Critics of To Kill the President have subjected the film to satirical ridicule. And indeed, many portions of the TV special hardly stand up to even light scrutiny or logic. For example, Professor Stanislav Knyazev, a retired ranking KGB officer, contends that 150 SUVs with machine guns were supposed to be used as part of the putsch. But how could such a large armed convoy even enter Minsk completely undetected? Additionally, in the film, Zenkovich comes off sounding more like an adolescent addicted to spy novels and computer games than a coup planner. He, for example assures Ivan that he enjoys the financial support of a cabal of 300 of the wealthiest American Jews. Why such inviduals would be interested in toppling Lukashenka in the first place is, of course, left unsaid.

Meanwhile, one of the major (if not the major) points made by To Kill the President—that United States government agencies stand behind the alleged coup attempt—appears flimsy at best. At one point during the KGB-recorded meeting, Zenkevich acknowledges that should US authorities find out “what we are doing here” he could end up behind bars for 30 years and be assaulted or violated by fellow prisoners, so receiving a bullet from Sasha (Alyaksandr Lukashenka) might be a less painful outcome. “I will find connections with Langley [Central Intelligence Agency headquarters],” he promises in yet another episode. “Will,” of course, is a future tense verb, thus implying that such connections have heretofore been lacking. Likewise, Zenkovich’s acquaintance with former US Deputy Assistant Secretary of Defense Michael Carpenter, who is close to President Joseph Biden, comes across as one of Zenkovich’s braggadocios.

Two takeaways from the latter film, however, do appear unassailable. The first is that some sort of foreign sponsorship of the alleged coup attempt was, in fact, a reality. The second takeaway may help to flesh out the first one. While the entire team of conspirators rather resembles the Children of Lieutenant Schmidt (a collective nickname for a group of swindlers who appeared in the hugely successful satirical 1931 novel The Little Golden Calf, by Ilya Ilf and Yevgeny Petrov), their ham-fisted activities somehow ended up rendering critical support to Lukashenka at a time he needed it most—and to the Kremlin as well. As a result, Minsk’s counteroffensive vis-à-vis the mass protest movement received a second wind and the opposition once more appeared discredited; whereas integration with Russia gained more legitimacy and again accelerated.

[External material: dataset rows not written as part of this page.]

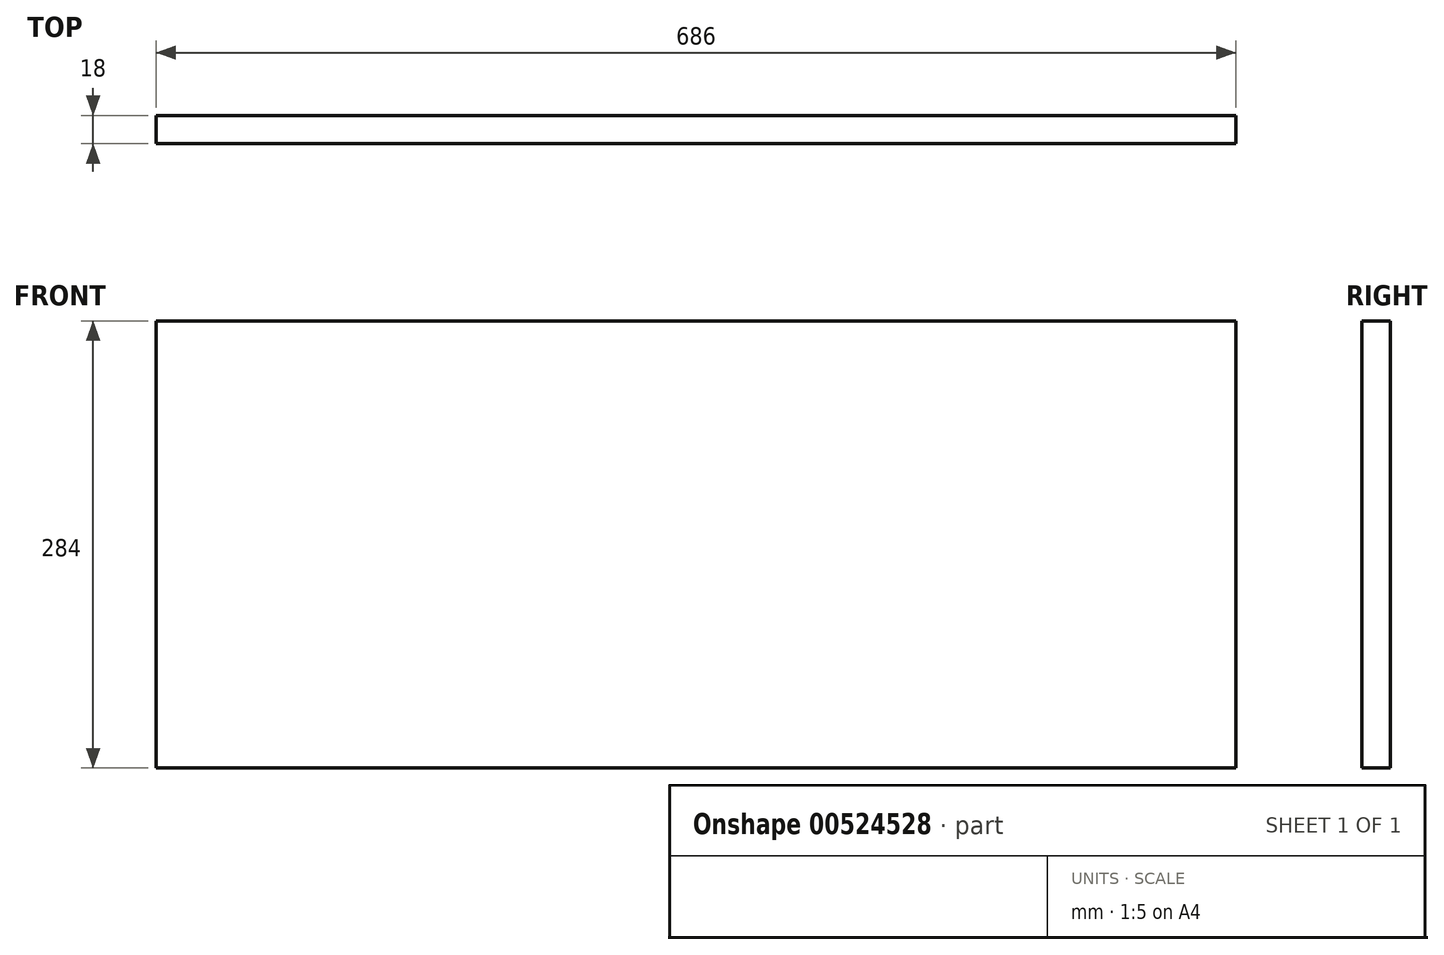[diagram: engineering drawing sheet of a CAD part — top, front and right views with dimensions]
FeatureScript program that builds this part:
annotation { "Feature Type Name" : "Feature", "Feature Type Description" : "" }
export const myFeature = defineFeature(function(context is Context, id is Id, definition is map)
    precondition{}
    {
        {
            var Q0;
            Q0=qCreatedBy(makeId("Front.planeOp"),FACE);
            var sketch = newSketch(context, id + "F0", { "sketchPlane" : qUnion([Q0])});
            skLineSegment(sketch, "E0.bottom", {"start": v(0, 0) * mm, "end": v(686, 0) * mm});
            skLineSegment(sketch, "E0.top", {"start": v(0, 284) * mm, "end": v(686, 284) * mm});
            skLineSegment(sketch, "E0.left", {"start": v(0, 0) * mm, "end": v(0, 284) * mm});
            skLineSegment(sketch, "E0.right", {"start": v(686, 0) * mm, "end": v(686, 284) * mm});
            skSolve(sketch);
        }
        {
            var Q0;
            Q0 = qSketchRegion(id + "F0", true);
            extrude(context, id + "F1", {"entities" : qUnion([Q0]), "depth" : 18 * mm, "offsetDistance" : 25 * mm});
        }
    });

As per Dzianis Melyantsou of the Minsk Dialogue, “Belarusian protests were convincingly portrayed to [President Vladimir] Putin as an anti-Russian and pro-Western force, seeking to tear off an important ally from Russia, thus weakening its western flank. All actions of the West worked in favor of such argumentation because it immediately sided with the protest and called on Russia to refrain from interfering” (Carnegie.ru, April 29). In that sense, “uncovering” the alleged coup was the icing on the cake.